### Work required
Write out exactly the lines of the entries below from the one holding "As a user struggling" to the one holding "Target Role: Data", inclusive, and leave out all other lines.

────────────────

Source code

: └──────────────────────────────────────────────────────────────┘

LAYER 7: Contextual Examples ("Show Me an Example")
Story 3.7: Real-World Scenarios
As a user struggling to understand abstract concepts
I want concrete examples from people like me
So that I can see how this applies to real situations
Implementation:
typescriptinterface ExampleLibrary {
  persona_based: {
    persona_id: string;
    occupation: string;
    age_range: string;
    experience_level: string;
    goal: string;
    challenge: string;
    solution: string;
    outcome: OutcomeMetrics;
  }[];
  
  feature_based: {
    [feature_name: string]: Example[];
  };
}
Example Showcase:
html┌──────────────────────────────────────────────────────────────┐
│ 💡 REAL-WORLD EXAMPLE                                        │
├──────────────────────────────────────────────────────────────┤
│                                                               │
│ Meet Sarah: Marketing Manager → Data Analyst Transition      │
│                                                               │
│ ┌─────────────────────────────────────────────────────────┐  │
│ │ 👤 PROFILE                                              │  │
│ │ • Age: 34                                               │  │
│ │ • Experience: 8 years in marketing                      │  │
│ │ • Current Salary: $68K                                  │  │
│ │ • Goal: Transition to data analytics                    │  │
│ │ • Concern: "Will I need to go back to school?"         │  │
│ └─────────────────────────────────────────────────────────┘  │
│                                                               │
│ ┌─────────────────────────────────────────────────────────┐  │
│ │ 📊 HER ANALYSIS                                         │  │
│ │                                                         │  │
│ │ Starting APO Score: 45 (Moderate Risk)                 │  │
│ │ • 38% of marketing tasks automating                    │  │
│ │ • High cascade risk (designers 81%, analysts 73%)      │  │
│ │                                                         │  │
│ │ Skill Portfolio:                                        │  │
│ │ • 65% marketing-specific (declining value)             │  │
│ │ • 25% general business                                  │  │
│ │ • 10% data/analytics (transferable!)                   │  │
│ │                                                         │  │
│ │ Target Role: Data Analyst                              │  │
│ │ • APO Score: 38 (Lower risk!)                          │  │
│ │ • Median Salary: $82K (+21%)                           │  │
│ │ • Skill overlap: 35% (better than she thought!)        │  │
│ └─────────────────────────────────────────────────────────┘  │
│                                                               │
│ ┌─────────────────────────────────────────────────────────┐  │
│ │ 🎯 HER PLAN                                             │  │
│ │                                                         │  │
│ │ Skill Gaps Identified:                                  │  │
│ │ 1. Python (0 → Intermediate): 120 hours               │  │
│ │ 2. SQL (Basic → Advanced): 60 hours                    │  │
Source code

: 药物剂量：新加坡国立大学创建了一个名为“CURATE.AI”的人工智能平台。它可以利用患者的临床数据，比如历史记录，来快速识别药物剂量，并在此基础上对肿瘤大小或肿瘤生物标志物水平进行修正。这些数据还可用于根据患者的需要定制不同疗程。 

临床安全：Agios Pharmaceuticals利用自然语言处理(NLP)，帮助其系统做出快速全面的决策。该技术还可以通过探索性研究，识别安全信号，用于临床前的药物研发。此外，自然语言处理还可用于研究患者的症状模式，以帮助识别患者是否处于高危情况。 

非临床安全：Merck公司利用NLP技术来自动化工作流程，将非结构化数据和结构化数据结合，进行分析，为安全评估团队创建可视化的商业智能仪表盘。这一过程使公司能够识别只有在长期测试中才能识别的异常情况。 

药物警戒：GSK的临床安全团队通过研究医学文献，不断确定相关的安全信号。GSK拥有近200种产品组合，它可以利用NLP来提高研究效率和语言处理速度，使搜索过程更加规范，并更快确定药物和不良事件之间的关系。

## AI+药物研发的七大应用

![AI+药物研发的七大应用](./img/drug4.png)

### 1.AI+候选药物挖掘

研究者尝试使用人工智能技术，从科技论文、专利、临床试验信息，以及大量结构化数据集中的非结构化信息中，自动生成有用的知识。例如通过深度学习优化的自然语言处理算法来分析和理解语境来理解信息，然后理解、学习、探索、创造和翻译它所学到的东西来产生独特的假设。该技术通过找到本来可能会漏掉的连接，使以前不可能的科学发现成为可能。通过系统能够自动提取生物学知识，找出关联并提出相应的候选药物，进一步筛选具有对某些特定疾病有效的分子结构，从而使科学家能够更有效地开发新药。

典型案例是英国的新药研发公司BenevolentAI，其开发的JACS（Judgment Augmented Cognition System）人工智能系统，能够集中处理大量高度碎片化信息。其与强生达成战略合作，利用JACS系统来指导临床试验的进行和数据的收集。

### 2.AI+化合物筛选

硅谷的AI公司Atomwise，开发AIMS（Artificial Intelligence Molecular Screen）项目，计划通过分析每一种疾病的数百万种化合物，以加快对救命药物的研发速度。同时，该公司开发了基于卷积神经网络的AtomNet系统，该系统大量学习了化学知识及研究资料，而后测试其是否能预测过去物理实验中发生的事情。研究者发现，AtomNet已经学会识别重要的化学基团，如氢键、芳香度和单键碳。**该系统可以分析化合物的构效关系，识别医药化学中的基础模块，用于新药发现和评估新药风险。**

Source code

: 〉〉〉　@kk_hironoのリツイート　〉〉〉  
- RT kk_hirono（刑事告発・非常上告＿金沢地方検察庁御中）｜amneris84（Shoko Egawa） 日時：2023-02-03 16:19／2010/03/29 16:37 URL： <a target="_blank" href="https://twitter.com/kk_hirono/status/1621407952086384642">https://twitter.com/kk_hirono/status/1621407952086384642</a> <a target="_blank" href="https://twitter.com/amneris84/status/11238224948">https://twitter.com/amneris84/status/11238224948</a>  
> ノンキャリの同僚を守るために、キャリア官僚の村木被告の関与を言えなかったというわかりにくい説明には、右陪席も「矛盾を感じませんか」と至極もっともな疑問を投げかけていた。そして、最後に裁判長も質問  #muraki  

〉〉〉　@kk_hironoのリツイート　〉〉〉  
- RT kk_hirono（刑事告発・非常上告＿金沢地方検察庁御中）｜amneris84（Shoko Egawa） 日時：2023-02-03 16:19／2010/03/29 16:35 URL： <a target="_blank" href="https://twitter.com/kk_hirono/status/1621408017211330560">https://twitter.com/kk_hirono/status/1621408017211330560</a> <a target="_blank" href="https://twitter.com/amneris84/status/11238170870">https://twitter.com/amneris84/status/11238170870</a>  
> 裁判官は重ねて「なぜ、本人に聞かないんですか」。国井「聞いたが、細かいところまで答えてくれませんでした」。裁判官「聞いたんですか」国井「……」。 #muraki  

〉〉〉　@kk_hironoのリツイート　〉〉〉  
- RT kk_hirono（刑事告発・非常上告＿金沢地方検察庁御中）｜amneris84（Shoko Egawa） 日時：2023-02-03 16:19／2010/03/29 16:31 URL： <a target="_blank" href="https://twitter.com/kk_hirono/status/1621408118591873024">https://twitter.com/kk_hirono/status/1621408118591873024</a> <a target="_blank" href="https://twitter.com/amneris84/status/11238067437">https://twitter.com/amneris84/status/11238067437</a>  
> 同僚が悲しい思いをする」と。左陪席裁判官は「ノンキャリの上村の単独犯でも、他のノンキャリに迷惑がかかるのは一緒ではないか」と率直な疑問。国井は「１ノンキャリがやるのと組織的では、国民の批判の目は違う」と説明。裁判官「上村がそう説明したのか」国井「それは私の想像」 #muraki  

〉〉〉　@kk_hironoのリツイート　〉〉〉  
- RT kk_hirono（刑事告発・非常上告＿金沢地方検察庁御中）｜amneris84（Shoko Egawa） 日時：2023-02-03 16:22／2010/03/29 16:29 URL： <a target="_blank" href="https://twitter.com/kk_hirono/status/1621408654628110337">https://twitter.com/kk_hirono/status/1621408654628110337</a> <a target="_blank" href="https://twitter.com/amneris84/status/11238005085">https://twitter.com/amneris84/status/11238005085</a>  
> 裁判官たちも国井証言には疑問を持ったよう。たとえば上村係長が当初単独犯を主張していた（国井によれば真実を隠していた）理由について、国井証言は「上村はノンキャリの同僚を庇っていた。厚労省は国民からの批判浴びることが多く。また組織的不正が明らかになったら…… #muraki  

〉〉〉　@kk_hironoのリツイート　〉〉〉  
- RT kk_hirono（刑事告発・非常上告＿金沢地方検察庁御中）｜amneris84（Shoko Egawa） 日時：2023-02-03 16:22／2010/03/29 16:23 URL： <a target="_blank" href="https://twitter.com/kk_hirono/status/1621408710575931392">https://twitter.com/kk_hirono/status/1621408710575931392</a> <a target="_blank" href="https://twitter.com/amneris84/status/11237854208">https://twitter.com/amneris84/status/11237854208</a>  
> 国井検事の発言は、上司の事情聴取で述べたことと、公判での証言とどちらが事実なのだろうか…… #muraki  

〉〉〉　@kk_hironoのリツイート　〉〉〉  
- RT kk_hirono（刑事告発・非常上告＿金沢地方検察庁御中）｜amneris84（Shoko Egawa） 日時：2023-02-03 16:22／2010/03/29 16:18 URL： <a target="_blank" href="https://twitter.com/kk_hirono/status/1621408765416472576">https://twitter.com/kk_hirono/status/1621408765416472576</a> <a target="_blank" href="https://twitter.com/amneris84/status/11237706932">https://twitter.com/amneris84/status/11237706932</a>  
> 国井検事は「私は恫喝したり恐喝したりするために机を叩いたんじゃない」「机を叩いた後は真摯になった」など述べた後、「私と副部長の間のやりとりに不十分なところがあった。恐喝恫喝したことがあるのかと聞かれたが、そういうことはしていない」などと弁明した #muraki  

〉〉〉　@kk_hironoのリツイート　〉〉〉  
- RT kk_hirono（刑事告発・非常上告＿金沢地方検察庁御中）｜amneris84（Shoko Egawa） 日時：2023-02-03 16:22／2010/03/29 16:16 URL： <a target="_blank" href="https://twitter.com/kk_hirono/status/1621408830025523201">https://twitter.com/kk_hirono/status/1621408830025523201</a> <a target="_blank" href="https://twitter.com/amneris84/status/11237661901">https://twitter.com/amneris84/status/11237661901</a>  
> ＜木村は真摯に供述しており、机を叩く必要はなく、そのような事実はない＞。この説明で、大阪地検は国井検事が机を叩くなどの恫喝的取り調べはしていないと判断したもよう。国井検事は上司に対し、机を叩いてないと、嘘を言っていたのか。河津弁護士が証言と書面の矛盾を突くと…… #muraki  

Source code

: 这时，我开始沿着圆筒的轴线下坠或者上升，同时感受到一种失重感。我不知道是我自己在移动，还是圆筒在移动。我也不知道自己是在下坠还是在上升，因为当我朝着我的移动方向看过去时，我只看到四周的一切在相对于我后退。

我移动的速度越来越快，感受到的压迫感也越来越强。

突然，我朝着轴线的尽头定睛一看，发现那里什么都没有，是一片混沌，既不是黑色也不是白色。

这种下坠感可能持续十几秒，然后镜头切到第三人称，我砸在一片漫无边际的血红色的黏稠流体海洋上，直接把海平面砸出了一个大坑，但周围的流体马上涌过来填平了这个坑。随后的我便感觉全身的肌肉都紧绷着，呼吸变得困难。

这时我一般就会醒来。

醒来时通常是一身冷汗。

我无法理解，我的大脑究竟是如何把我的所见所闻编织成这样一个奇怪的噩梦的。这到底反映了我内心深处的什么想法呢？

────────────────

### Result for this exercise
As a user struggling to understand abstract concepts
I want concrete examples from people like me
So that I can see how this applies to real situations
Implementation:
typescriptinterface ExampleLibrary {
  persona_based: {
    persona_id: string;
    occupation: string;
    age_range: string;
    experience_level: string;
    goal: string;
    challenge: string;
    solution: string;
    outcome: OutcomeMetrics;
  }[];
  
  feature_based: {
    [feature_name: string]: Example[];
  };
}
Example Showcase:
html┌──────────────────────────────────────────────────────────────┐
│ 💡 REAL-WORLD EXAMPLE                                        │
├──────────────────────────────────────────────────────────────┤
│                                                               │
│ Meet Sarah: Marketing Manager → Data Analyst Transition      │
│                                                               │
│ ┌─────────────────────────────────────────────────────────┐  │
│ │ 👤 PROFILE                                              │  │
│ │ • Age: 34                                               │  │
│ │ • Experience: 8 years in marketing                      │  │
│ │ • Current Salary: $68K                                  │  │
│ │ • Goal: Transition to data analytics                    │  │
│ │ • Concern: "Will I need to go back to school?"         │  │
│ └─────────────────────────────────────────────────────────┘  │
│                                                               │
│ ┌─────────────────────────────────────────────────────────┐  │
│ │ 📊 HER ANALYSIS                                         │  │
│ │                                                         │  │
│ │ Starting APO Score: 45 (Moderate Risk)                 │  │
│ │ • 38% of marketing tasks automating                    │  │
│ │ • High cascade risk (designers 81%, analysts 73%)      │  │
│ │                                                         │  │
│ │ Skill Portfolio:                                        │  │
│ │ • 65% marketing-specific (declining value)             │  │
│ │ • 25% general business                                  │  │
│ │ • 10% data/analytics (transferable!)                   │  │
│ │                                                         │  │
│ │ Target Role: Data Analyst                              │  │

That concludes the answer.